## 本文:
窓ぎわのトットちゃん(2023年製作の映画)
4.1
2023年のベスト10をコメント欄に載せました。

黒柳徹子が自ら出資して制作にも相当関わったそうで「黒柳徹子」が「製作委員会」と横並びでクレジットされている。

アメリカでストがあったり、テイラースウィフトが自分の望む上映方法を映画館に認めさせたり、作り手が自分の権利を確保して良いものを作るべき、という去年の映画の潮流に実はちゃんと乗っている。こういう作品ほど売れて欲しい。

一聴してわかる冒頭の黒柳徹子の声が、アウトサイダーとして描かれる少女が現実を生き抜いてきたことを示していて、序盤から涙腺うるうるでした。

・トモエ学園での生活は色とアクションに溢れている。戦争に突入すると、個人は色を失い、ちんどん屋に象徴される「かぶき者」は抑圧されていく。それでも子供たちの想像力が爆発し、日常を飛び越えるシーンが描かれる。いわさきちひろの絵がグネグネ動く場面もあるし、「雨に唄えば」のオマージュシーンは音楽を奪われた子供の抵抗という意味で「サウンドオブミュージック」的でもあった。

・終盤までは正直「なるほどよく出来てるなー」くらいのテンションだったのだが、クライマックスでトットちゃんが走る場面は、ちょっと度肝を抜かれた。

街を走り抜けるシンプルな場面ながら、生と死が反転し、死に向かうことが祝祭と化した異様な空気に、子供も大人も飲み込まれた社会を描いている。

トットちゃんは、ハシゴを引きずった場面で彼女の後ろに2本の線が引かれるように「自ら思う方向へ動く電車」として演出されている。しかしあの場面では、本物の電車が彼女を抜き去っていく。不可避な死の運命、止まらない社会の熱狂を「トットちゃんを追い抜く巨大な存在」が突きつけている。

二人三脚の運動会は一時の夢に過ぎない。自由の教室だった電車が、逆の意味を込めて冷たく描かれている。続く街中のシーンでも作画を変えず、トットちゃんが見てこなかった戦中の風景を淡々と切り取る。前半からの転調っぷりが恐ろしい。

この場面には高畑勲のような、無機質な絵が描ける生と死の転倒がある。両極に傾き得る怖さを突き付けられるからこそ「死を美化するのではなく、生を肯定する絵を描く意味」があるのだと思った。こんな真っ直ぐな気持ちにさせてくれた作品は久しぶりだ。

彼女は水たまりに反射した空に辿り着き(水は泰明ちゃんの象徴)、分裂してしまったもう一つの世界に向かって涙を流す。ラストシーン、トットちゃんの変わらぬ「窓際性」を示しつつ、彼女は子供を見守る立場に変わり、ちんどん屋の世界に飛び出すことなく、映画は幕を閉じる。

・反転描写で言うと、海ゆかばの使い方も上手い。海や山の幸を楽しむ子供の対比として、音楽が奪われた「国民食堂」に「天皇のために海や山の屍となっても後悔はない」と響く皮肉。

## 以下の課題:
1. 本文の内容を二文で要約せよ。
2. 本文の「二人三脚の運動会は一時の夢に」から「せてくれた作品は久しぶりだ。」までの部分を、「作画」を「絵柄」に置き換えて書き直してください。
3. 本文について、次の問いに答えよ。
(a) 「黒柳徹子」は何と横並びでクレジットされているか。
(b) 水は誰の象徴とされているか。
(c) 「雨に唄えば」のオマージュシーンは、どの作品的でもあったと述べられているか。

## 提供データ:
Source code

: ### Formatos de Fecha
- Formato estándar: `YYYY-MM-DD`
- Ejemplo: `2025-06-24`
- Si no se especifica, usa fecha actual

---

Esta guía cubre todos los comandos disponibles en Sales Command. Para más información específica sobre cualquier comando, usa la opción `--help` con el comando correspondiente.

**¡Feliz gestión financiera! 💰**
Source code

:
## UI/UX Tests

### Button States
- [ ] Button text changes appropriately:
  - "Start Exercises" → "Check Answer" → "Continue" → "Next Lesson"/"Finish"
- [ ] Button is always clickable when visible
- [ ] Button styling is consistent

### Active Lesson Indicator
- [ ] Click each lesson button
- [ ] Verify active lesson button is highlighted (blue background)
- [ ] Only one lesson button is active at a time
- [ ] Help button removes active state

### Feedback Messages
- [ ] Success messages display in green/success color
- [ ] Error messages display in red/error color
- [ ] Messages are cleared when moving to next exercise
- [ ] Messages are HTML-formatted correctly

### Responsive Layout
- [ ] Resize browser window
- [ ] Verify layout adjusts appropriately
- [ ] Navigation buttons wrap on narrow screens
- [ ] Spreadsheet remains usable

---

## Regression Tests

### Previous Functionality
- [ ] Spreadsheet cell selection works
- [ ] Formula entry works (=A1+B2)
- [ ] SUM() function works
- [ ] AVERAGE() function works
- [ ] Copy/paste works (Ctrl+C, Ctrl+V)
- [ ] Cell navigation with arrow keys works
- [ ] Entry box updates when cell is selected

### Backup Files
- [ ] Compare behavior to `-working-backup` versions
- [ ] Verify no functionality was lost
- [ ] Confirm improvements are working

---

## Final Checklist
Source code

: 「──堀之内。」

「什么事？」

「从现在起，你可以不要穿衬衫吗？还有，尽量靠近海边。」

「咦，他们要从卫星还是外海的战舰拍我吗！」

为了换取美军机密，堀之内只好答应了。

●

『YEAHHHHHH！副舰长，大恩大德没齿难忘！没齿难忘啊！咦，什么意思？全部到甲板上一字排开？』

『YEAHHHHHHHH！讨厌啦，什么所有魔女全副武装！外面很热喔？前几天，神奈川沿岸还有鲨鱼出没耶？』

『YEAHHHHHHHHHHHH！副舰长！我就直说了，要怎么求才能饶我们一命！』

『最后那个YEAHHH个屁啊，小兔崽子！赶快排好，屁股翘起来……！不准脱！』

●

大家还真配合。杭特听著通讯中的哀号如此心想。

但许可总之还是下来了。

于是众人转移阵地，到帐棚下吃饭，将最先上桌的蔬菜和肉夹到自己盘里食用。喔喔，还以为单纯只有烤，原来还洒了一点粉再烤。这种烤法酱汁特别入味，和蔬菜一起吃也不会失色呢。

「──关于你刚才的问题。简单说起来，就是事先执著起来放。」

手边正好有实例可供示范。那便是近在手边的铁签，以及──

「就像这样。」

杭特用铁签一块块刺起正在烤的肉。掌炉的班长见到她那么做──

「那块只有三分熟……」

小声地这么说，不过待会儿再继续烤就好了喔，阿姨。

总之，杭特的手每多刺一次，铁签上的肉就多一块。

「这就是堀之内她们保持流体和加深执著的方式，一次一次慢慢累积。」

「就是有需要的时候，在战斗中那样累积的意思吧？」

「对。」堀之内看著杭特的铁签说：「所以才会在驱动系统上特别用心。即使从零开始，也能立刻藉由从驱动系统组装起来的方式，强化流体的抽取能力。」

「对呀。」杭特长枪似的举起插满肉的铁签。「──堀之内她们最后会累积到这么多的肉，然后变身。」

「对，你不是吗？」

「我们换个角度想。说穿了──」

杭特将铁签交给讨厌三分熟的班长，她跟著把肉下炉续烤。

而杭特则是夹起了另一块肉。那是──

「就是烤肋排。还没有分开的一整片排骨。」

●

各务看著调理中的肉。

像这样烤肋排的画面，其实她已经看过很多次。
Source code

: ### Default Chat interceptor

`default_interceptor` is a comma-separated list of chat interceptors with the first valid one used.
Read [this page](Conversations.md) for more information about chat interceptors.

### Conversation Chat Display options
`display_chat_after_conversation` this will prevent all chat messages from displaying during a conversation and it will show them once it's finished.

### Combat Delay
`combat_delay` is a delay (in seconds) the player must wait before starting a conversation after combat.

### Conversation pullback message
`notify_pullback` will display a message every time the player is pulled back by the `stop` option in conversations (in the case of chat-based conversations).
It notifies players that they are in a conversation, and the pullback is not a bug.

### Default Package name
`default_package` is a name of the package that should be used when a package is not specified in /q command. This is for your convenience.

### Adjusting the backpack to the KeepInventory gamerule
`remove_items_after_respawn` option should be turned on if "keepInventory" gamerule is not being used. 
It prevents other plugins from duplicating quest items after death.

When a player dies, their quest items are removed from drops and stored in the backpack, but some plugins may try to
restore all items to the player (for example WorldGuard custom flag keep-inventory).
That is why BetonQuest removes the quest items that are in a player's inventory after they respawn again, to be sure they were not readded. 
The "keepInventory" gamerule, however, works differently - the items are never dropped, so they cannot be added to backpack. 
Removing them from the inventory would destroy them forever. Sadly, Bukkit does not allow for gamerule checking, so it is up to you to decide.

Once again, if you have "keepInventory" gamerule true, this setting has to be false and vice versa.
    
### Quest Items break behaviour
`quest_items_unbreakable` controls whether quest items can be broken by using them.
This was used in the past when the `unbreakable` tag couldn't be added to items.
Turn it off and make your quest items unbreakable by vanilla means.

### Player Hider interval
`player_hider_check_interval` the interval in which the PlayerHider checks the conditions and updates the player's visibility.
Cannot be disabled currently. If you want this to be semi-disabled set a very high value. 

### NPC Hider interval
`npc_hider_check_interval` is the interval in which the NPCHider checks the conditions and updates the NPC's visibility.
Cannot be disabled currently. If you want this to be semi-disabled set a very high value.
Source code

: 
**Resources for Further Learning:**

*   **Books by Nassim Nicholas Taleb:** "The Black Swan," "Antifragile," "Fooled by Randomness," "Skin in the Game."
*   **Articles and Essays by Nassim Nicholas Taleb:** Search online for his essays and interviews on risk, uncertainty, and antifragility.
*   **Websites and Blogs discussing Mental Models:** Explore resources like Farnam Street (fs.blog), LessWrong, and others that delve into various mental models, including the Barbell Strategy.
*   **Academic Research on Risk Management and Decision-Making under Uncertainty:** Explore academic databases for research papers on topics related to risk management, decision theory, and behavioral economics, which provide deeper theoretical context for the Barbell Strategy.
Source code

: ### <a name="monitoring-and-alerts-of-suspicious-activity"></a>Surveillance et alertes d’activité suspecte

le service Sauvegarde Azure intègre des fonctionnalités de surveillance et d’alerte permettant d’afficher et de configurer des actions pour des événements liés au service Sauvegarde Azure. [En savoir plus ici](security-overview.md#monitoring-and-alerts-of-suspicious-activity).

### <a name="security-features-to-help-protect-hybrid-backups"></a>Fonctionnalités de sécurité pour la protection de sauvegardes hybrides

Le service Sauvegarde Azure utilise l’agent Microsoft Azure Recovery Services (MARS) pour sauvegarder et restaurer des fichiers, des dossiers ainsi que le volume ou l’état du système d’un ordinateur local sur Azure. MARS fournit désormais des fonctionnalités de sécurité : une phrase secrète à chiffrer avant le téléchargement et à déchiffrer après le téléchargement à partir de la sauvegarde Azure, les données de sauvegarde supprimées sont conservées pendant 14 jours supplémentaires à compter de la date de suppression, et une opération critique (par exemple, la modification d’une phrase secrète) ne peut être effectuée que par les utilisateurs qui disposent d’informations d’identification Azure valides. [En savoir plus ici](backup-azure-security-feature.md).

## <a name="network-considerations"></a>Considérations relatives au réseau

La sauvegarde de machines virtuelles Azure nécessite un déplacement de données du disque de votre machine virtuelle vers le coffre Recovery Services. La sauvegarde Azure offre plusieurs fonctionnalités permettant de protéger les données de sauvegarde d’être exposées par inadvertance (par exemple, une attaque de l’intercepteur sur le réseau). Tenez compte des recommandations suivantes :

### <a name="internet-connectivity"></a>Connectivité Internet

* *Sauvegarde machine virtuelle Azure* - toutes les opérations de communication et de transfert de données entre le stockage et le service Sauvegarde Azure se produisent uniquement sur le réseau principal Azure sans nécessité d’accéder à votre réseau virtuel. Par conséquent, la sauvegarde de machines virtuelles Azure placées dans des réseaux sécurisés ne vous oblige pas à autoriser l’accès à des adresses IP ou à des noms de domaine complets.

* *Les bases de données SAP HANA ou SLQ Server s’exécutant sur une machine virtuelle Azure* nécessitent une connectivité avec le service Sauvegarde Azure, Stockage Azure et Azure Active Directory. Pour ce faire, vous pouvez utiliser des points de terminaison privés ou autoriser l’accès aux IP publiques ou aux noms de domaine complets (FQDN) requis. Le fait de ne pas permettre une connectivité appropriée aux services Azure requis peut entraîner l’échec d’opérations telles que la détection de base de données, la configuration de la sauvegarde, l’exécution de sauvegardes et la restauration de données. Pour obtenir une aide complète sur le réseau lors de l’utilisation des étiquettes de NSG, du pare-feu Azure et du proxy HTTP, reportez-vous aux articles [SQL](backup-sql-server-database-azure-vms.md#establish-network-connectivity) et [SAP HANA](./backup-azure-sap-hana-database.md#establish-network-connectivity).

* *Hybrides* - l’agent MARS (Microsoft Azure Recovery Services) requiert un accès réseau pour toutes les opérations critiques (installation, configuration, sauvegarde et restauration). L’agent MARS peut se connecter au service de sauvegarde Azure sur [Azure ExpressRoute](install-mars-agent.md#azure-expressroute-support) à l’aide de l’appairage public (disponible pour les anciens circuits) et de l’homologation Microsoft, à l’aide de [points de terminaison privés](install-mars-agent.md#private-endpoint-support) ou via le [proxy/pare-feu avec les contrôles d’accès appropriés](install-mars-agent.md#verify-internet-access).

## 解答例:
1. 黒柳徹子が出資し制作にも深く関わったこの映画は、色とアクションに溢れたトモエ学園での生活と、戦争に突入して個人が色を失い抑圧されていく様子を描いている。評者はクライマックスでトットちゃんが街を走る場面に、生と死が反転した社会の異様な空気が描かれていることに度肝を抜かれ、生を肯定する絵を描く意味があると感じた。

2.
二人三脚の運動会は一時の夢に過ぎない。自由の教室だった電車が、逆の意味を込めて冷たく描かれている。続く街中のシーンでも絵柄を変えず、トットちゃんが見てこなかった戦中の風景を淡々と切り取る。前半からの転調っぷりが恐ろしい。

この場面には高畑勲のような、無機質な絵が描ける生と死の転倒がある。両極に傾き得る怖さを突き付けられるからこそ「死を美化するのではなく、生を肯定する絵を描く意味」があるのだと思った。こんな真っ直ぐな気持ちにさせてくれた作品は久しぶりだ。

3.
(a) 「製作委員会」
(b) 泰明ちゃん
(c) 「サウンドオブミュージック」